» **TASK ITEM**
Please retype the line that contains "R520S (Kubota V2203-M-E2)" and all lines that follow it to the end of the entries below, exactly as they stand, with nothing added.

» **MATERIAL SHOWN**

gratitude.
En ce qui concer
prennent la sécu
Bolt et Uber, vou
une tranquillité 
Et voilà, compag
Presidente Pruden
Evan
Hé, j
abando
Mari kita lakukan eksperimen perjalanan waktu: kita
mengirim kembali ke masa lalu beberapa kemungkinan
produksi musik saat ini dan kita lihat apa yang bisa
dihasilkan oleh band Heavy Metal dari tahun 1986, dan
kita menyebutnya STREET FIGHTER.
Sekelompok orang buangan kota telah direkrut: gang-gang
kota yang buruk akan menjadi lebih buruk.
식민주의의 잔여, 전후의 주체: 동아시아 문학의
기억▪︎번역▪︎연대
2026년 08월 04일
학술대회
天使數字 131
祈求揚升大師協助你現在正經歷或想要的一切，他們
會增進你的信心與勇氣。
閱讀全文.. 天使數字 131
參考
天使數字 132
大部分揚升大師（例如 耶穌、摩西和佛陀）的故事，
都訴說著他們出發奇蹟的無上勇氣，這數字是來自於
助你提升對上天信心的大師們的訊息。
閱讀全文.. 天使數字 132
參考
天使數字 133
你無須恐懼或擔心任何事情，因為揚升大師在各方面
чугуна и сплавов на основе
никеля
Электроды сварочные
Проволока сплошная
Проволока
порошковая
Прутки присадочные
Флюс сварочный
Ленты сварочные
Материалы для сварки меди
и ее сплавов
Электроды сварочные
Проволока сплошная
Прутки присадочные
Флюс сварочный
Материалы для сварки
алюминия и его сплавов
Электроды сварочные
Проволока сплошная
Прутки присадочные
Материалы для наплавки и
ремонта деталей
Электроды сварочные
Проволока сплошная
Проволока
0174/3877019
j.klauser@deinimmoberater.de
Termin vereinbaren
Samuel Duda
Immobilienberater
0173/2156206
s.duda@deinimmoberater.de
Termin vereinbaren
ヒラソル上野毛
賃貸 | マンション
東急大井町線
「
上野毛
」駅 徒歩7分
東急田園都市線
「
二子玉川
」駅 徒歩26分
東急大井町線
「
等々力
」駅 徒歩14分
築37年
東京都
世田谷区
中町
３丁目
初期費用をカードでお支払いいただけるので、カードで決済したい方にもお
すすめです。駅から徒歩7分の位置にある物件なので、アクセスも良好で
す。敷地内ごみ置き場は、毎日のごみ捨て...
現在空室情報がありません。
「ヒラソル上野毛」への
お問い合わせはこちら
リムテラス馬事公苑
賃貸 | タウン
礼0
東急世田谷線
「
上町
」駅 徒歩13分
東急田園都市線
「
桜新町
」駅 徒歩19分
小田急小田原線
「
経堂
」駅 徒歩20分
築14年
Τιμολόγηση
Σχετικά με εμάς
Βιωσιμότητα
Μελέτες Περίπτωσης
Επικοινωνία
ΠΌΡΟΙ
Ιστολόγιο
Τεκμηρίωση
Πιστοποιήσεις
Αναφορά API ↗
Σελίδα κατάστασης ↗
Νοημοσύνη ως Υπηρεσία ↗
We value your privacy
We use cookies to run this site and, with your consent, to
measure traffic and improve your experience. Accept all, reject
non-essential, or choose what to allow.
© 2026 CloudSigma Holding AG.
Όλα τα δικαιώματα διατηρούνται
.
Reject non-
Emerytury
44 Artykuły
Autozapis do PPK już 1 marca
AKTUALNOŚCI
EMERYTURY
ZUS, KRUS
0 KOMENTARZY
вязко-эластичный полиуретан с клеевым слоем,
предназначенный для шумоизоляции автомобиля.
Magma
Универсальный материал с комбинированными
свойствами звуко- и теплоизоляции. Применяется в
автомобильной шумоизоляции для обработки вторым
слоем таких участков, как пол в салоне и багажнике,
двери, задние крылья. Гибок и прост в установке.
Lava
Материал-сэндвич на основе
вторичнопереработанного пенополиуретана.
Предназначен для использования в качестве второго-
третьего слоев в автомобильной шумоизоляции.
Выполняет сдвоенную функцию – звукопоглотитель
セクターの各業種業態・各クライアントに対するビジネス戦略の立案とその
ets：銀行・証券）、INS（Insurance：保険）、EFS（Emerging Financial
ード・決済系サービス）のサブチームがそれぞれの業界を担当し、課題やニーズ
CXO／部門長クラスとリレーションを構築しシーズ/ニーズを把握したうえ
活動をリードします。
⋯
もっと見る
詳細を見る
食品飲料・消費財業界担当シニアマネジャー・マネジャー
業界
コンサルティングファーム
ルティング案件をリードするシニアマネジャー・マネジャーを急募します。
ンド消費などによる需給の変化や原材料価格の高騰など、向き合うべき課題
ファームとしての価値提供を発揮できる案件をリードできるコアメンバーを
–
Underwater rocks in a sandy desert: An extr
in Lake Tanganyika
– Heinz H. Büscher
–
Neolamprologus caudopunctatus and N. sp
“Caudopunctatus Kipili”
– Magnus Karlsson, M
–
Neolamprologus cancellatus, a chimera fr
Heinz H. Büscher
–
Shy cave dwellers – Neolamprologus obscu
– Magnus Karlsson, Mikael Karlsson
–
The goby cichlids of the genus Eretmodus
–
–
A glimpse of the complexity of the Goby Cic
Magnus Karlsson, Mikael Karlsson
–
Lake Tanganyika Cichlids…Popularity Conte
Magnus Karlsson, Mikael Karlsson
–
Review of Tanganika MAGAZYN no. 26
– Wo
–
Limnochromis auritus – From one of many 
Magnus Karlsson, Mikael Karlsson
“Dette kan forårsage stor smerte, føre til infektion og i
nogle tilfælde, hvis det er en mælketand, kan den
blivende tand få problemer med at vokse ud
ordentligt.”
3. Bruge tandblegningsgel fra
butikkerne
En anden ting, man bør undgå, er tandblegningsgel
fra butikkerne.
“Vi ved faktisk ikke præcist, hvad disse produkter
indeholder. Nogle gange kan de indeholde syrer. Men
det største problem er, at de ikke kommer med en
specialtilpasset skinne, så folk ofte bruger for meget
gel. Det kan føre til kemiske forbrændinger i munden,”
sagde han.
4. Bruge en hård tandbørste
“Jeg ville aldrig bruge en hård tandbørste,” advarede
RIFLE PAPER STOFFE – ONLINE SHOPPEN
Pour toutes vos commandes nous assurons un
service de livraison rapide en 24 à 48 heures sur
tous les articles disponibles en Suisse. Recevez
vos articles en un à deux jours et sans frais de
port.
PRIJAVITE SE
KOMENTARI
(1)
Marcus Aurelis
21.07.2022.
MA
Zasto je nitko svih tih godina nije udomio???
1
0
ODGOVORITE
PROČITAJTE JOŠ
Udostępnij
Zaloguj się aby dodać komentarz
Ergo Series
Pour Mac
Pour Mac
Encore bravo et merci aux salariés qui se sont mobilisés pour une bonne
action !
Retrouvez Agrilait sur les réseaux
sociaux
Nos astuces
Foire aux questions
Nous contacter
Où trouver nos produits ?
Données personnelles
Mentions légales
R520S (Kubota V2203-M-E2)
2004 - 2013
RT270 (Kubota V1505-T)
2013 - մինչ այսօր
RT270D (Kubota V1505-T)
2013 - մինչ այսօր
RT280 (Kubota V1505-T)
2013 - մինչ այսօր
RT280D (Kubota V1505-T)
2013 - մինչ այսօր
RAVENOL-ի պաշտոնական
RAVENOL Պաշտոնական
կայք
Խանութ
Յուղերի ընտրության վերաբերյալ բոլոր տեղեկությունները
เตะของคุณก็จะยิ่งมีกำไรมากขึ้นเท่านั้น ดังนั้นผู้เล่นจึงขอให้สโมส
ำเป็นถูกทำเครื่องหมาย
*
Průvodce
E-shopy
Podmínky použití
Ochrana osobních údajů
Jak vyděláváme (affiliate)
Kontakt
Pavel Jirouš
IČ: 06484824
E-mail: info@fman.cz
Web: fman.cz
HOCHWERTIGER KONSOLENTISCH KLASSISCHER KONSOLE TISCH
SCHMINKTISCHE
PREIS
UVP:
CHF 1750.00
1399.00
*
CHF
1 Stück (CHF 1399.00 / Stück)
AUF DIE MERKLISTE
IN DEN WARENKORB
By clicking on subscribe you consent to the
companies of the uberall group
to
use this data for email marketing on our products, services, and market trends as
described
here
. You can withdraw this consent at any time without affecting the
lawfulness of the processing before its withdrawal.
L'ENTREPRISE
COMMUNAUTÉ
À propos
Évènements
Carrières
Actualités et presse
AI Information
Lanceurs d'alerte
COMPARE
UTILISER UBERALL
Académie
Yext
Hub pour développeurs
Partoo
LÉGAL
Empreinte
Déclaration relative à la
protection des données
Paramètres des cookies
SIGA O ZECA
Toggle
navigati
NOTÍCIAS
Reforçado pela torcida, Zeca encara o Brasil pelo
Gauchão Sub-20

» **ANSWER BELOW**
R520S (Kubota V2203-M-E2)
2004 - 2013
RT270 (Kubota V1505-T)
2013 - մինչ այսօր
RT270D (Kubota V1505-T)
2013 - մինչ այսօր
RT280 (Kubota V1505-T)
2013 - մինչ այսօր
RT280D (Kubota V1505-T)
2013 - մինչ այսօր
RAVENOL-ի պաշտոնական
RAVENOL Պաշտոնական
կայք
Խանութ
Յուղերի ընտրության վերաբերյալ բոլոր տեղեկությունները
เตะของคุณก็จะยิ่งมีกำไรมากขึ้นเท่านั้น ดังนั้นผู้เล่นจึงขอให้สโมส
ำเป็นถูกทำเครื่องหมาย
*
Průvodce
E-shopy
Podmínky použití
Ochrana osobních údajů
Jak vyděláváme (affiliate)
Kontakt
Pavel Jirouš
IČ: 06484824
E-mail: info@fman.cz
Web: fman.cz
HOCHWERTIGER KONSOLENTISCH KLASSISCHER KONSOLE TISCH
SCHMINKTISCHE
PREIS
UVP:
CHF 1750.00
1399.00
*
CHF
1 Stück (CHF 1399.00 / Stück)
AUF DIE MERKLISTE
IN DEN WARENKORB
By clicking on subscribe you consent to the
companies of the uberall group
to
use this data for email marketing on our products, services, and market trends as
described
here
. You can withdraw this consent at any time without affecting the
lawfulness of the processing before its withdrawal.
L'ENTREPRISE
COMMUNAUTÉ
À propos
Évènements
Carrières
Actualités et presse
AI Information
Lanceurs d'alerte
COMPARE
UTILISER UBERALL
Académie
Yext
Hub pour développeurs
Partoo
LÉGAL
Empreinte
Déclaration relative à la
protection des données
Paramètres des cookies
SIGA O ZECA
Toggle
navigati
NOTÍCIAS
Reforçado pela torcida, Zeca encara o Brasil pelo
Gauchão Sub-20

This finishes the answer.